Поставив поклажу на большую скамью, он показал старушке на свободную лавку, а сам в нерешительности остался стоять в проходе.
— Ещё чего! — возмутилась та, — ты бы меня в тамбур поместил! Вагон совсем пустой, двигай дальше, не рассыплешься. Гарантирую.
Она решительно подтолкнула мужчина вперед, и он, развернувшись боком, с натугой потащил багаж вглубь вагона.
Был он полубрит и скромно одет. Под старенькой болоньевой курткой проглядывала полосатая майка, голову покрывала хорошо послужившая кепка. Стоптанные ботинки оставляли за собой мокрые следы. На носу у него сидели сверкающие новизной очки, и мужчина их активно эксплуатировал: поворачивал голову то влево, то вправо и увлеченно рассматривал всё, что попадало ему в поле зрения. Когда в потемневшем окне появилось его собственное отражение, он сделал брезгливую гримасу и сосредоточился на чем-то другом.
Четвертая секция справа, как раз напротив Алексея Петровича, была свободна. Здесь мужчина и задержался. Он снова положил вещи на одну из лавок и предложил старухе сесть напротив. Но бабка ткнула его клюкой и потребовала поместить вещи на верхнюю полку:
— Бросил здесь и доволен? Свою миссию уже выполнил, страдалец? Дорога-то длинная, кто-нибудь обязательно заявится, да вещи на пол и сбросит. Нет уж, взялся за дело, так доведи до конца, не халтурь.
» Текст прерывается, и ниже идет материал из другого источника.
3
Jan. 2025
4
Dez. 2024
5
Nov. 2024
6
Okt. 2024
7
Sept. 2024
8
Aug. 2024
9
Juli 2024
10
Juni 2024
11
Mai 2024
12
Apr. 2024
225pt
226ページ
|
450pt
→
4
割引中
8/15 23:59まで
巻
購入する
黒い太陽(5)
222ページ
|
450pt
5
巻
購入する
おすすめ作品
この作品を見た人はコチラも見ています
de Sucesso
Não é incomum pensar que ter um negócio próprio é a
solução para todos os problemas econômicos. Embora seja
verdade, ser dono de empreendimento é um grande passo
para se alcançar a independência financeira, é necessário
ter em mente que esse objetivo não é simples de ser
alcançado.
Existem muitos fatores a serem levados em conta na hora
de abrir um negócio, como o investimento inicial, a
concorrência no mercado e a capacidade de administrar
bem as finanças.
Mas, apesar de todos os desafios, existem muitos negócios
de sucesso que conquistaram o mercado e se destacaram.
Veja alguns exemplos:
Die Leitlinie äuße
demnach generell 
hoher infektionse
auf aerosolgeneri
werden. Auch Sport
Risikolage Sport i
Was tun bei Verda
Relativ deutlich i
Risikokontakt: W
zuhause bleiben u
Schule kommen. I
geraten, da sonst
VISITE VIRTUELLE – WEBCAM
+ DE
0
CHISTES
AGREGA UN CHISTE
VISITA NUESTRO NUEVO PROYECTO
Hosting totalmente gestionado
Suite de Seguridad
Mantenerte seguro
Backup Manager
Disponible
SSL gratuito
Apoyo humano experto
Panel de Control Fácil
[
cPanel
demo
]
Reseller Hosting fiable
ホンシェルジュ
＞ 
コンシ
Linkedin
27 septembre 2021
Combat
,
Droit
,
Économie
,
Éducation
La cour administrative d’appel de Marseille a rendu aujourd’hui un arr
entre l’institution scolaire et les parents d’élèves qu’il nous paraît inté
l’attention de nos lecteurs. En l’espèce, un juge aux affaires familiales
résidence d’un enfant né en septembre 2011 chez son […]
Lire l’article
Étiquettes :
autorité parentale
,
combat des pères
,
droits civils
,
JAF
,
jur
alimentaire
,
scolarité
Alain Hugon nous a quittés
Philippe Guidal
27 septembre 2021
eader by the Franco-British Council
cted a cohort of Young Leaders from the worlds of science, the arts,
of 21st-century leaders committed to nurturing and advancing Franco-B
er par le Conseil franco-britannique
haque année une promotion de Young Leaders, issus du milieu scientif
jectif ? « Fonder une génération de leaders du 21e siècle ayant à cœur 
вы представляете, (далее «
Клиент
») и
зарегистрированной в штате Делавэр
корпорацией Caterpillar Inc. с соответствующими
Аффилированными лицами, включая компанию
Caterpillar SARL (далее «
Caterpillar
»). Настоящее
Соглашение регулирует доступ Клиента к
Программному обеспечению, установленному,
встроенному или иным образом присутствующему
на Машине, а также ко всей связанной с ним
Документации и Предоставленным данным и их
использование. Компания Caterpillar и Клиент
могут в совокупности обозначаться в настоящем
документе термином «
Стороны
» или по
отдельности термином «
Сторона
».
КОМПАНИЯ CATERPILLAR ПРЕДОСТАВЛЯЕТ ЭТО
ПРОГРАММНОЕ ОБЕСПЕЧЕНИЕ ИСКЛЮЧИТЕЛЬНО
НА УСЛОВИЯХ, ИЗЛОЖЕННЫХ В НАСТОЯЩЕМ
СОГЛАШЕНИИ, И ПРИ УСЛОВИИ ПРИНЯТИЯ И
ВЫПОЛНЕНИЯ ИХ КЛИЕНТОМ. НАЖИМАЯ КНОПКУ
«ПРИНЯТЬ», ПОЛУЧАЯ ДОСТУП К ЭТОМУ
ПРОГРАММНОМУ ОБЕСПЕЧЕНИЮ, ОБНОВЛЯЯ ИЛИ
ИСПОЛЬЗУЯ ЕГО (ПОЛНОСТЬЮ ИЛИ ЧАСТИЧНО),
Мужчина послушно взгромоздил наверх сначала чемодан, а потом и баул, но уже над соседней, тоже пустой, секцией: вместе, на одной полке, они не помещались. Потом он сел напротив старухи и попытался отдышаться.
— Бабуля, — решил встрять Алексей Петрович, — очень уж вы строгая тёща. Сразу можно догадаться, что он вам зять, а не сын.
Старуха внимательно оглядела Алексея Петровича и, видимо, была вполне удовлетворена его прикидом.
— Ну и попали вы пальцем в небо, молодой человек. Не зять он мне и, уж тем более, никак не сын.
— И кто же он вам? Сосед или, может быть, наемный работник?
— Кто! Да никто. Он меня на платформе усмотрел.